There are other accounts of the state after death given, e.g. in Job 10,21-22. Isa. 14,9-19. Ezek. 28,18; 32,21-32. These do not coincide with the first picture of worm and fire, nor with each other, but are all attempts to make clear to the reader some side of the condition of death. The actual facts, however, which it is intended to illustrate, are those given us of Our Lord's death: His body was in the tomb,3 His spirit had returned to God,4 and His soul was in Hades suffering "the pains of death".5 With this agrees Paul's "absent from the body".6 Job's "darkness" pictures the complete blotting out of all perception after death: Isaiah's fire and worm the awful fact that the body has been destroyed in Hell (Matt. 10,28): Isaiah's "thrones" the contrast between the death of Lucifer, Hitler, and Mussolini, cast out like abominable branches, carcases trodden underfoot (Isa. 14,19), and that of Edward the sixth and George the fifth! Ezekiel's "ashes" picture the final destruction of Lucifer's body (c.f. Isaiah's worm in 14,11), and his "bed" (Ezek. 32,25) the long physical sleep of death. So the comfort of Lazarus points to the cessation of his earthly sores.
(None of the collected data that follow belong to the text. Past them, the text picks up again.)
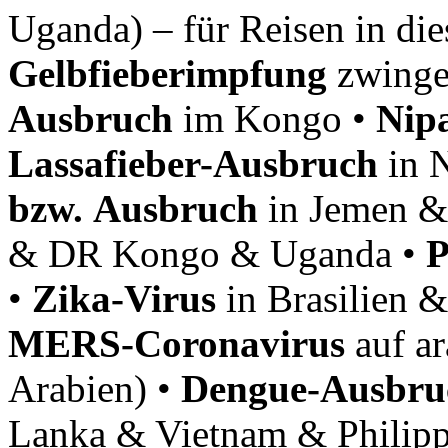
Uganda) – für Reisen in die
Gelbfieberimpfung
zwinge
Ausbruch
im Kongo •
Nip
Lassafieber-Ausbruch
in N
bzw. Ausbruch
in Jemen &
& DR Kongo & Uganda •
P
•
Zika-Virus
in Brasilien 
MERS-Coronavirus
auf ar
Arabien) •
Dengue-Ausbru
Lanka & Vietnam & Philip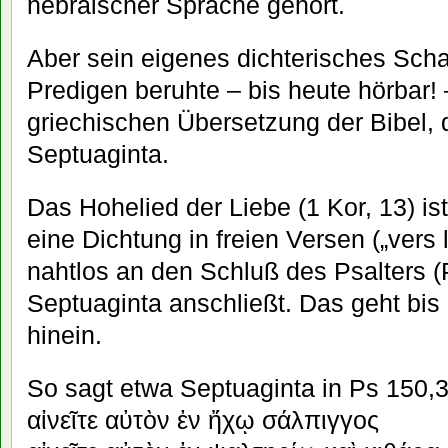
hebräischer Sprache gehört.
Aber sein eigenes dichterisches Scha
Predigen beruhte – bis heute hörbar! 
griechischen Übersetzung der Bibel,
Septuaginta.
Das Hohelied der Liebe (1 Kor, 13) is
eine Dichtung in freien Versen („vers l
nahtlos an den Schluß des Psalters (
Septuaginta anschließt. Das geht bi
hinein.
So sagt etwa Septuaginta in Ps 150,3
αἰνεῖτε αὐτὸν ἐν ἤχῳ σάλπιγγος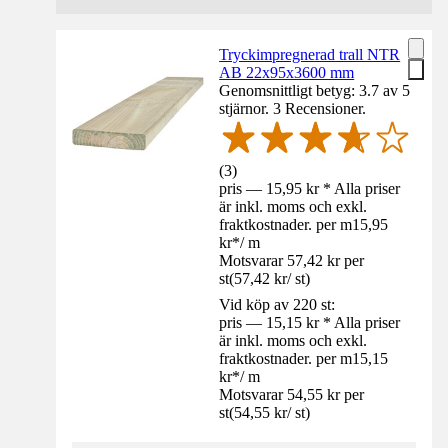
Tryckimpregnerad trall NTR
AB 22x95x3600 mm
Genomsnittligt betyg: 3.7 av 5
stjärnor. 3 Recensioner.
(
3
)
pris — 15,95 kr * Alla priser
är inkl. moms och exkl.
fraktkostnader. per m
15,95
kr
*
/
m
Motsvarar 57,42 kr per
st
(
57,42 kr
/
st
)
Vid köp av 220 st:
pris — 15,15 kr * Alla priser
är inkl. moms och exkl.
fraktkostnader. per m
15,15
kr
*
/
m
Motsvarar 54,55 kr per
st
(
54,55 kr
/
st
)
Bringing, however, all these various passages together literally one would be forced to state that Scripture says that the dead in Hades are sitting on thrones, sleeping in beds, being eaten and covered by worms, groping in darkness, burning in a blazing lake! It is only by vivid pictures that God can give us a full view of the nature of death and illustrate the various pains of disembodiment.

Some may have the thought that physical pain in fire would be more awful than disembodiment, and look upon the latter as an attempt to belittle the fearful nature of Hell. Yet actually is there any worse condition even upon the earth than a creeping paralysis which kills the senses one after another, touch, sight, hearing, speech, taste, and finally leaves the soul helpless and hopeless in an immobile body? So at death the soul finds itself bereft of all its senses, bodiless, inert and hopeless. The feelings of such a soul are given in Ps. 73,19, "utterly consumed with terrors." Yet the vital point is that this frightful condition is due not to God's desire to hurt, but simply to His inescapable duty of depriving them of their bodies, which they would only misuse to the hurt of others.